What this task involves> Every line below must be reproduced exactly; no pictures are to be included.

Dataset content>
+---+

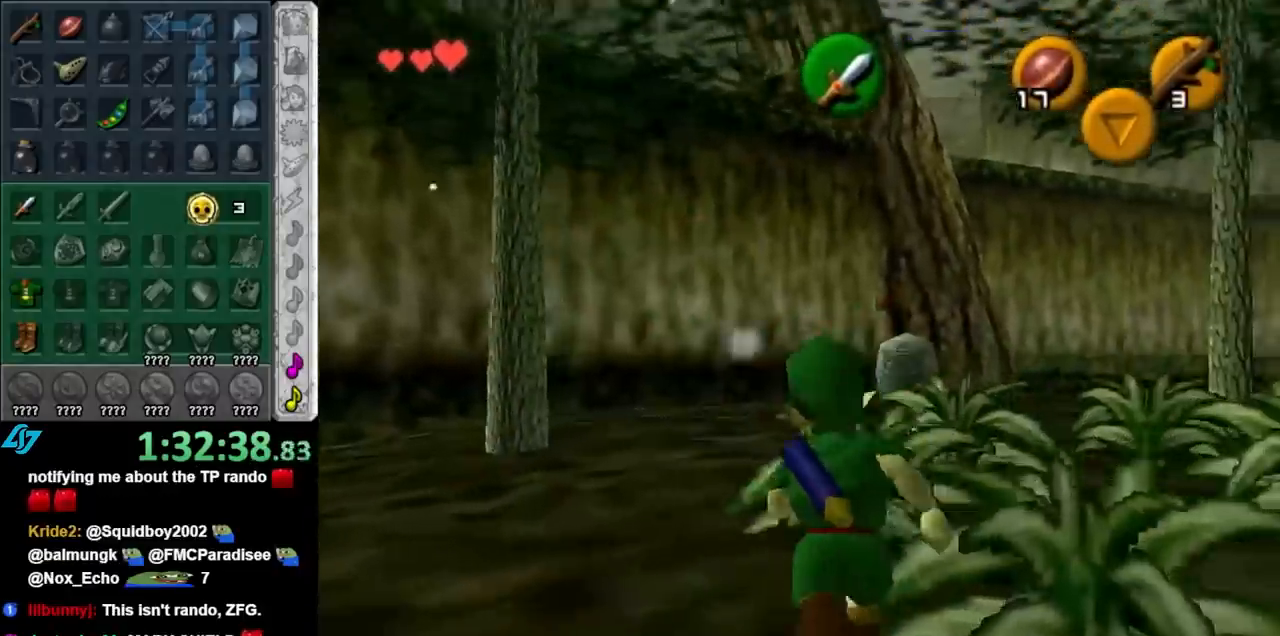
{"buttons": [], "left_stick": "up-right", "right_stick": "center", "events": [[133, "left_stick", "up-right"]]}
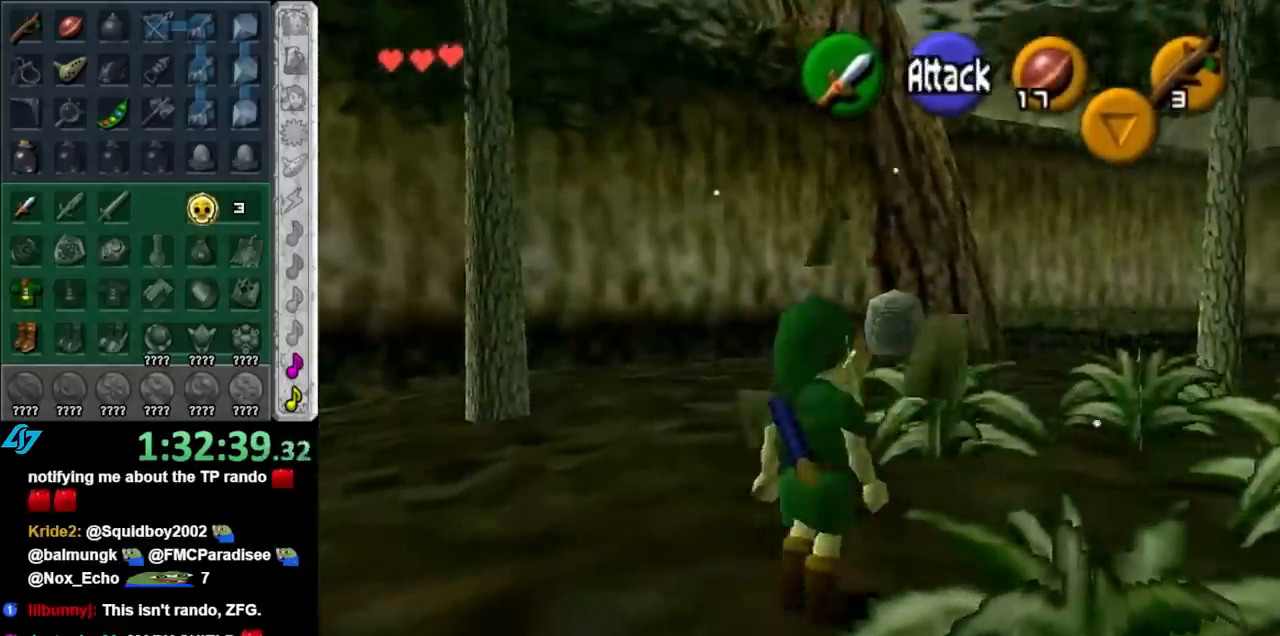
{"buttons": [], "left_stick": "up-right", "right_stick": "center", "events": [[17, "B", "down"], [167, "B", "up"]]}
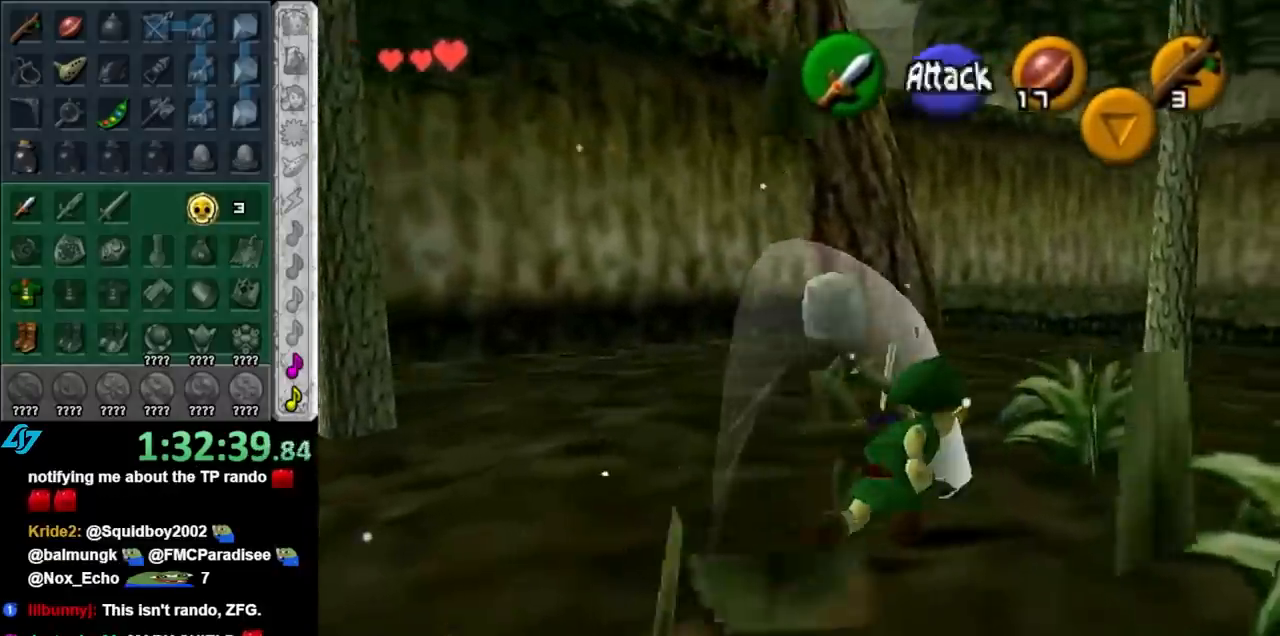
{"buttons": [], "left_stick": "down-right", "right_stick": "center", "events": [[67, "B", "down"], [267, "B", "up"], [383, "left_stick", "down-right"]]}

+---+

Answer space>
{"buttons": [], "left_stick": "up-right", "right_stick": "center", "events": [[133, "left_stick", "up-right"]]}
{"buttons": [], "left_stick": "up-right", "right_stick": "center", "events": [[17, "B", "down"], [167, "B", "up"]]}
{"buttons": [], "left_stick": "down-right", "right_stick": "center", "events": [[67, "B", "down"], [267, "B", "up"], [383, "left_stick", "down-right"]]}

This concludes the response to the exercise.